Comprehension by passive synchronization
One idea is that oscillations align phases of high firing to the high information segments of speech through entrainment. Imagine two church bells placed right next to each other with a bit of space between them. Tap one with a hammer and the other will ring too. In the same vein, networks in the brain wired to oscillate at roughly the rate of speech have the propensity to synchronize to incoming sentences, with excitable peaks aligning to sounds, and inhibiting troughs aligning to silences. What you get is a homunculus-free process in which the brain organically samples relevant waveform segments.
A rewarding aspect of science are the glimpses of beauty you see along the way, and this has been one for me.
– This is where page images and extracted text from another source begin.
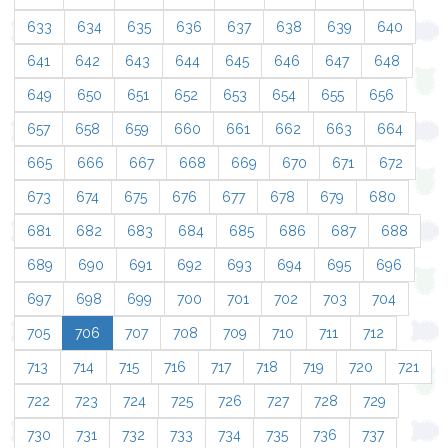
633
634
635
636
637
638
639
640
641
642
643
644
645
646
647
648
649
650
651
652
653
654
655
656
657
658
659
660
661
662
663
664
665
666
667
668
669
670
671
672
673
674
675
676
677
678
679
680
681
682
683
684
685
686
687
688
689
690
691
692
693
694
695
696
697
698
699
700
701
702
703
704
705
706
707
708
709
710
711
712
713
714
715
716
717
718
719
720
721
722
723
724
725
726
727
728
729
730
731
732
733
734
735
736
737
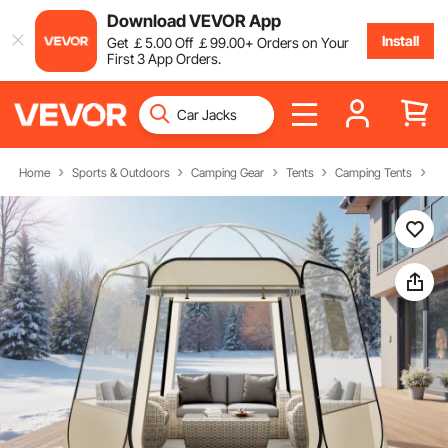
Download VEVOR App
Install
Get
￡
5
.00
Off
￡
99
.00
+ Orders on Your
First 3 App Orders.
Home
Sports & Outdoors
Camping Gear
Tents
Camping Tents
Bu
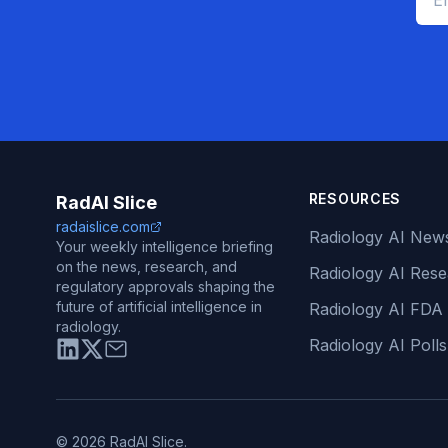
RESOURCES
RadAI Slice
radaislice.com
Radiology AI New
Your weekly intelligence briefing
on the news, research, and
Radiology AI Res
regulatory approvals shaping the
future of artificial intelligence in
Radiology AI FDA
radiology.
Radiology AI Polls
© 2026 RadAI Slice.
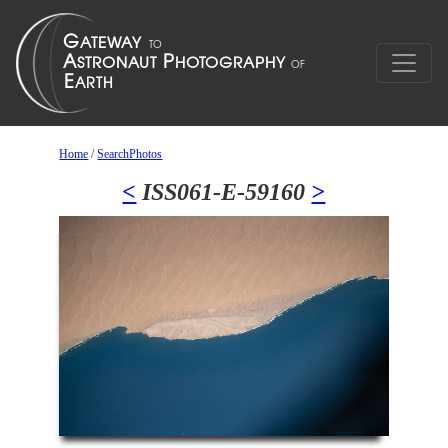
Home
/
SearchPhotos
<
ISS061-E-59160
>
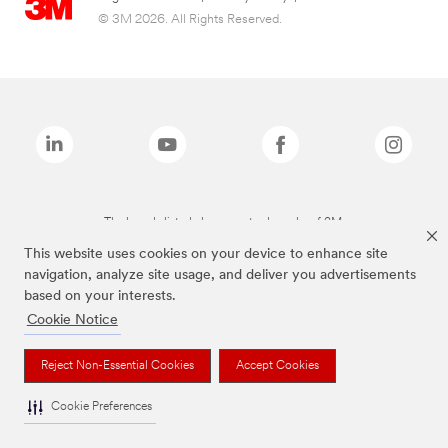
© 3M 2026. All Rights Reserved.
The brands listed above are trademarks of 3M.
This website uses cookies on your device to enhance site
navigation, analyze site usage, and deliver you advertisements
based on your interests.
Cookie Notice
Reject Non-Essential Cookies
Accept Cookies
Cookie Preferences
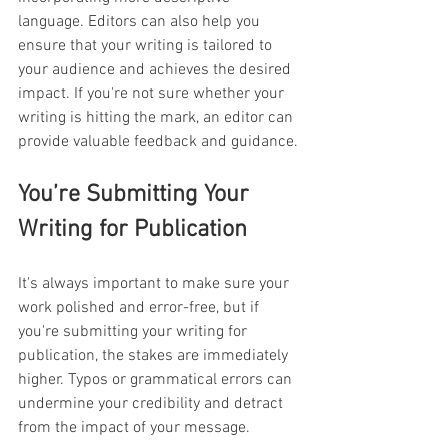
language. Editors can also help you 
ensure that your writing is tailored to 
your audience and achieves the desired 
impact. If you're not sure whether your 
writing is hitting the mark, an editor can 
provide valuable feedback and guidance.
You’re Submitting Your 
Writing for Publication
It's always important to make sure your 
work polished and error-free, but if 
you're submitting your writing for 
publication, the stakes are immediately 
higher. Typos or grammatical errors can 
undermine your credibility and detract 
from the impact of your message. 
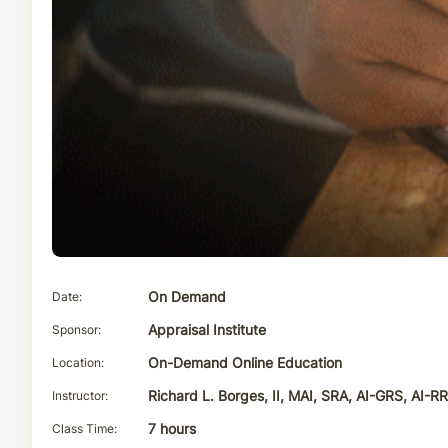
Date
On Demand
Sponsor
Appraisal Institute
Location
On-Demand Online Education
Instructor
Richard L. Borges, II, MAI, SRA, AI-GRS, AI-R
Class Time
7 hours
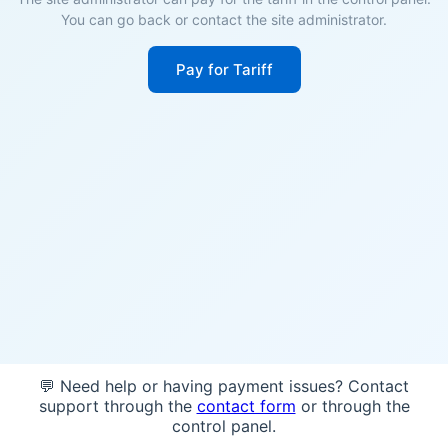
You can go back or contact the site administrator.
Pay for Tariff
💬 Need help or having payment issues? Contact
support through the
contact form
or through the
control panel.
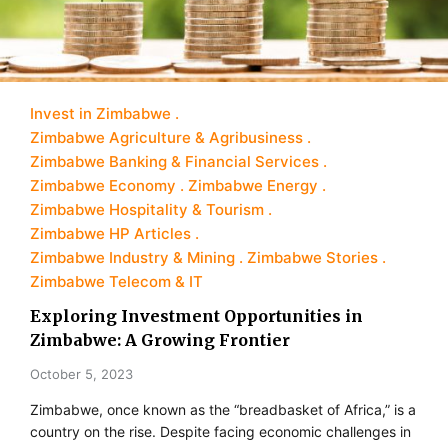
Invest in Zimbabwe
Zimbabwe Agriculture & Agribusiness
Zimbabwe Banking & Financial Services
Zimbabwe Economy
Zimbabwe Energy
Zimbabwe Hospitality & Tourism
Zimbabwe HP Articles
Zimbabwe Industry & Mining
Zimbabwe Stories
Zimbabwe Telecom & IT
Exploring Investment Opportunities in
Zimbabwe: A Growing Frontier
October 5, 2023
Zimbabwe, once known as the “breadbasket of Africa,” is a
country on the rise. Despite facing economic challenges in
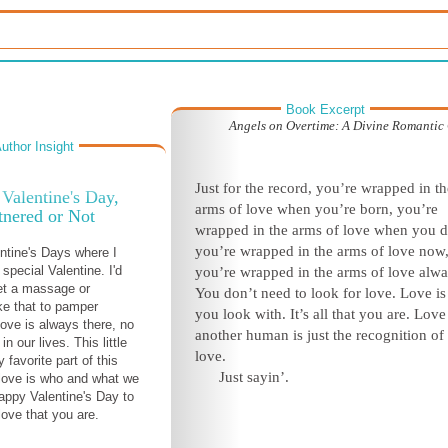
Book Excerpt
Angels on Overtime: A Divine Romanti
uthor Insight
Just for the record, you’re wrapped in th
Valentine's Day,
arms of love when you’re born, you’re
tnered or Not
wrapped in the arms of love when you d
you’re wrapped in the arms of love now
entine's Days where I
 special Valentine. I'd
you’re wrapped in the arms of love alwa
et a massage or
You don’t need to look for love. Love i
ke that to pamper
you look with. It’s all that you are. Love
love is always there, no
another human is just the recognition of 
in our lives. This little
love.
 favorite part of this
Just sayin’.
-love is who and what we
Happy Valentine's Day to
love that you are.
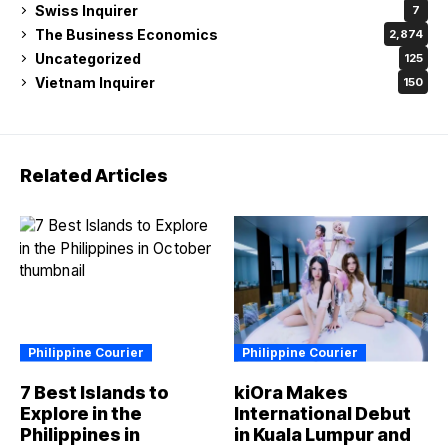
Swiss Inquirer
7
The Business Economics
2,874
Uncategorized
125
Vietnam Inquirer
150
Related Articles
Philippine Courier
Philippine Courier
7 Best Islands to
kiOra Makes
Explore in the
International Debut
Philippines in
in Kuala Lumpur and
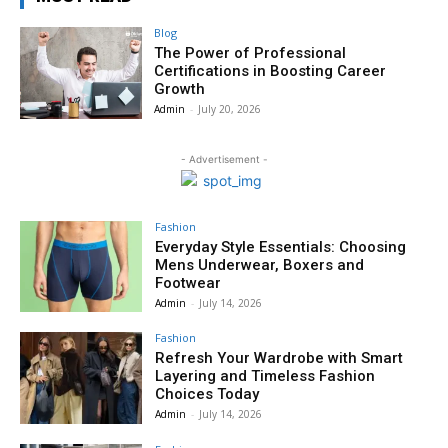
Blog
The Power of Professional
Certifications in Boosting Career
Growth
Admin
-
July 20, 2026
- Advertisement -
Fashion
Everyday Style Essentials: Choosing
Mens Underwear, Boxers and
Footwear
Admin
-
July 14, 2026
Fashion
Refresh Your Wardrobe with Smart
Layering and Timeless Fashion
Choices Today
Admin
-
July 14, 2026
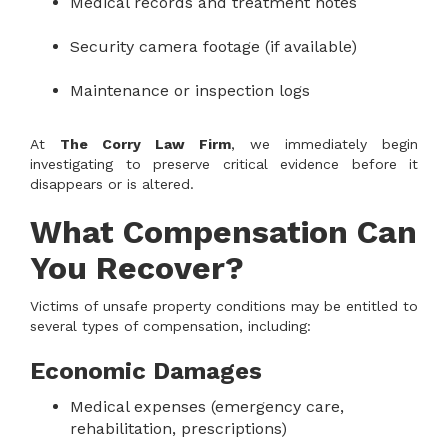
Medical records and treatment notes
Security camera footage (if available)
Maintenance or inspection logs
At
The Corry Law Firm
, we immediately begin
investigating to preserve critical evidence before it
disappears or is altered.
What Compensation Can
You Recover?
Victims of unsafe property conditions may be entitled to
several types of compensation, including:
Economic Damages
Medical expenses (emergency care,
rehabilitation, prescriptions)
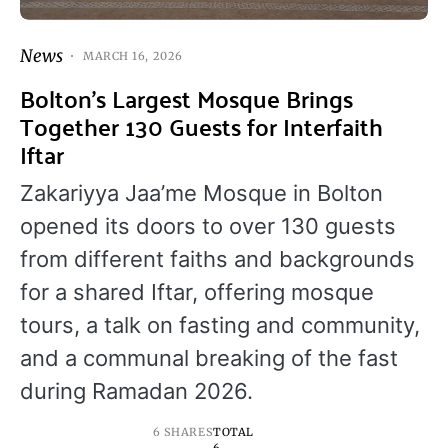
News
MARCH 16, 2026
Bolton’s Largest Mosque Brings
Together 130 Guests for Interfaith
Iftar
Zakariyya Jaa’me Mosque in Bolton
opened its doors to over 130 guests
from different faiths and backgrounds
for a shared Iftar, offering mosque
tours, a talk on fasting and community,
and a communal breaking of the fast
during Ramadan 2026.
6 SHARES
TOTAL
6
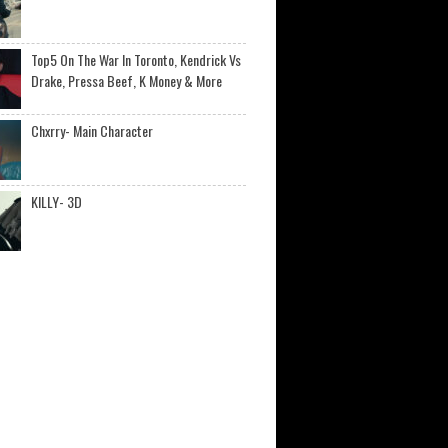
Top5 On The War In Toronto, Kendrick Vs
Drake, Pressa Beef, K Money & More
Chxrry- Main Character
KILLY- 3D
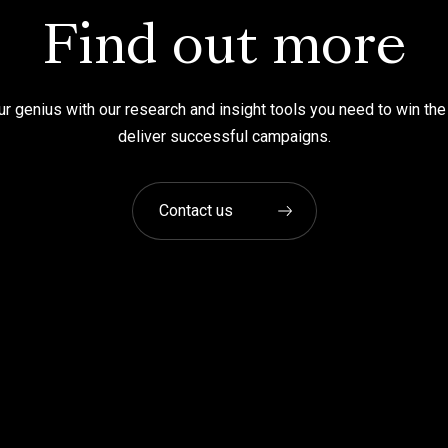
Find out more
r genius with our research and insight tools you need to win the
deliver successful campaigns.
Contact us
Through simple principles of physics and self-organization at the neural level, you get computational enrichment at the psychological level.
But the flip side of elegance is oversimplification. Recall the task description at hand, which is to explain how the brain extracts linguistic structure from waveforms. With its graceful simplicity, our homunculus-free process is also quite dull: it can only tailor oscillatory networks to what is actually rhythmic in the waveform. Well, what is rhythmic in the waveform?
If we take a step back to peer across the river at the connecting structure psycholinguists have prepared for us, we appear to be off the mark. Not much of what linguists are talking about is linearly decodable from waveforms. Words and syllables might be — they occur every 200 milliseconds or so — but language comprehension is not a simple matter of concatenating words. As we hear a string of words and parse them over time, our minds impose highly nonlinear tree structures onto them, which requires much more than merely tacking one word onto the next.